QUESTIONS TO ANSWER:
- a) Summarize the text below on the TROPHIMMUN avelumab trial in two sentences.
- b) Using the text below on the TROPHIMMUN avelumab trial, explain in one to two sentences why a new treatment outside chemotherapy was sought for gestational trophoblastic tumours.
- c) Continue the text below on the TROPHIMMUN avelumab trial from its last sentence.

We have to remember that gestational trophoblastic tumours are rare tumours developing in the placenta of young patients during pregnancy. The standard treatment relies on chemotherapy, either single agent chemotherapy for low risk disease or polychemotherapy for high risk disease. But outside chemotherapy there is no innovative treatment available for this disease. So the idea was to see if we could develop some new approach outside chemotherapy for our GTTs resistant to chemotherapy because if chemotherapy is very effective it is also toxic with sometimes very important immediate and long-term side effects. There are patients who are resistant to chemotherapy so there was really a need for a new treatment.
We had a strong rationale for thinking that monotherapy and especially avelumab would be effective in GTT patients so that’s why we designed the academic TROPHIMMUN trial. It’s a phase II trial where patients with resistance to chemotherapy are treated with avelumab given IV every two weeks. The primary endpoint is the rate of patients with hCG normalisation that involved avelumab discontinuation. What we wanted to see is how many of these patients would present any relapse despite treatment discontinuation. So avelumab was continued until normalisation of serum hCG and then continued for three consolidation cycles and it was stopped then.
The results we presented were about cohort A where these were patients resistant to single agent chemotherapy. There is also cohort B which is ongoing with patients with resistance to polychemotherapy. We reported the results of cohort A.

SUPPLIED DATA:
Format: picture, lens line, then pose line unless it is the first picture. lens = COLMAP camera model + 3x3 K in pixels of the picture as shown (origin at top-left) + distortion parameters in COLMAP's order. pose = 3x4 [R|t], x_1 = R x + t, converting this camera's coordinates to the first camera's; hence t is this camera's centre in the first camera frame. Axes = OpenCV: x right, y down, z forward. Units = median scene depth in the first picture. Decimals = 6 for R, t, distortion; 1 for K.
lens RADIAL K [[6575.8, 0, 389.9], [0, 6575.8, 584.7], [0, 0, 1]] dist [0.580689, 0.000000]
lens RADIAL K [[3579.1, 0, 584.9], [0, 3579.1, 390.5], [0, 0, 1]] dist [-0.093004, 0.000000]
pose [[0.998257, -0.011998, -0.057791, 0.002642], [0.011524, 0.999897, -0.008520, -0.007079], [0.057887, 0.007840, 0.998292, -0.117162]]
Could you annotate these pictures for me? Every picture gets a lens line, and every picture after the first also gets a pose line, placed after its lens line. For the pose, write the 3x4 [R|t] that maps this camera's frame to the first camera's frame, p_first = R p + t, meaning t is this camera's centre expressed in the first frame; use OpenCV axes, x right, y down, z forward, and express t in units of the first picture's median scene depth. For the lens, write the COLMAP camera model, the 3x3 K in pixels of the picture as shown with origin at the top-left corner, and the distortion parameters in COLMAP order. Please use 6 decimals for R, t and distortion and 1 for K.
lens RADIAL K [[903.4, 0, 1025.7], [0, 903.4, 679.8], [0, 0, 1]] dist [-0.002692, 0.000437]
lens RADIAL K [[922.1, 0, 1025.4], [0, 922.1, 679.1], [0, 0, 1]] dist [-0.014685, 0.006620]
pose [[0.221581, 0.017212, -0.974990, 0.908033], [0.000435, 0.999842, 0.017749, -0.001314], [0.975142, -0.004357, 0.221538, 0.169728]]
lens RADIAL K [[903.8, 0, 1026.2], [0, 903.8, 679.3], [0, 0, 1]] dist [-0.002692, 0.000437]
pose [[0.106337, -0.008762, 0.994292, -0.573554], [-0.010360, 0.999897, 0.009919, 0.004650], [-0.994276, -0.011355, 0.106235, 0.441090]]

ANSWERS BY ITEM:
- a) Gestational trophoblastic tumours are rare placental tumours treated with chemotherapy, but chemotherapy can be toxic and some patients are resistant to it, so a new approach was needed. The phase II TROPHIMMUN trial gives avelumab intravenously every two weeks to chemotherapy-resistant patients, and results were reported for cohort A, patients resistant to single-agent chemotherapy, while cohort B, patients resistant to polychemotherapy, is ongoing.

- b) Although chemotherapy is very effective, it is also toxic and sometimes causes very important immediate and long-term side effects. Some patients are also resistant to chemotherapy, so there was a real need for a new treatment.

- c)
We enrolled 17 patients, out of them 15 patients were treated and assessable. Out of these 15 patients 8 patients had hCG normalisation with avelumab and with a 29 month follow-up none of them have relapsed despite the avelumab discontinuation meaning these patients are likely to be cured. That means that actually it would be a successful hCG normalisation in about 53% of patients.
There are two remarkable outcomes. The first one is out of these 15 patients five of them should otherwise have been treated with polychemotherapy because they had high hCG or because they were resistant to both standard single agent chemotherapies. These five patients were successfully treated with avelumab so they really could be prevented from the very high toxicity of a polychemotherapy regimen so it’s very important.
The second very interesting result is that one of the patients who was successfully treated with avelumab wanted to be pregnant so she was allowed to stop contraception one year after avelumab discontinuation and because her hCG was normal. Actually as soon as she stopped contraception she developed a pregnancy which was perfectly normal and she delivered a very healthy baby. So that’s very interesting because this was the first report of a normal pregnancy after successful previous treatment with immunotherapy. So of course it’s not evidence about the lack of consequences on subsequent fertility but it’s very reassuring data.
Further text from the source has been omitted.